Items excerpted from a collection
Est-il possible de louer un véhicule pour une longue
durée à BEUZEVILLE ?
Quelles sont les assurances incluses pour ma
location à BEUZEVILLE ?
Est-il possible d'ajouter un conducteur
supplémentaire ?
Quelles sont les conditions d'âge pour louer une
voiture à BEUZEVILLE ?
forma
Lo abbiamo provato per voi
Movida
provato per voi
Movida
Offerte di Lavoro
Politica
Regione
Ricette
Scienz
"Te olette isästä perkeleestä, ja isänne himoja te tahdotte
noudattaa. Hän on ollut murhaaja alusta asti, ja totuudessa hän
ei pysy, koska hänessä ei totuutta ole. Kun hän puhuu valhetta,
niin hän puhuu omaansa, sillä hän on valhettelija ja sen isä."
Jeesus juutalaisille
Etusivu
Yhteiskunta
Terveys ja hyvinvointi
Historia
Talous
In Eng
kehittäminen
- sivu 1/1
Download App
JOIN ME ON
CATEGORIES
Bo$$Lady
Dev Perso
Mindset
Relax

- Exercise instructions: Edit the items above so that every "Movida" becomes "Vita notturna", and leave every other line and word unchanged.

- Response area:
Est-il possible de louer un véhicule pour une longue
durée à BEUZEVILLE ?
Quelles sont les assurances incluses pour ma
location à BEUZEVILLE ?
Est-il possible d'ajouter un conducteur
supplémentaire ?
Quelles sont les conditions d'âge pour louer une
voiture à BEUZEVILLE ?
forma
Lo abbiamo provato per voi
Vita notturna
provato per voi
Vita notturna
Offerte di Lavoro
Politica
Regione
Ricette
Scienz
"Te olette isästä perkeleestä, ja isänne himoja te tahdotte
noudattaa. Hän on ollut murhaaja alusta asti, ja totuudessa hän
ei pysy, koska hänessä ei totuutta ole. Kun hän puhuu valhetta,
niin hän puhuu omaansa, sillä hän on valhettelija ja sen isä."
Jeesus juutalaisille
Etusivu
Yhteiskunta
Terveys ja hyvinvointi
Historia
Talous
In Eng
kehittäminen
- sivu 1/1
Download App
JOIN ME ON
CATEGORIES
Bo$$Lady
Dev Perso
Mindset
Relax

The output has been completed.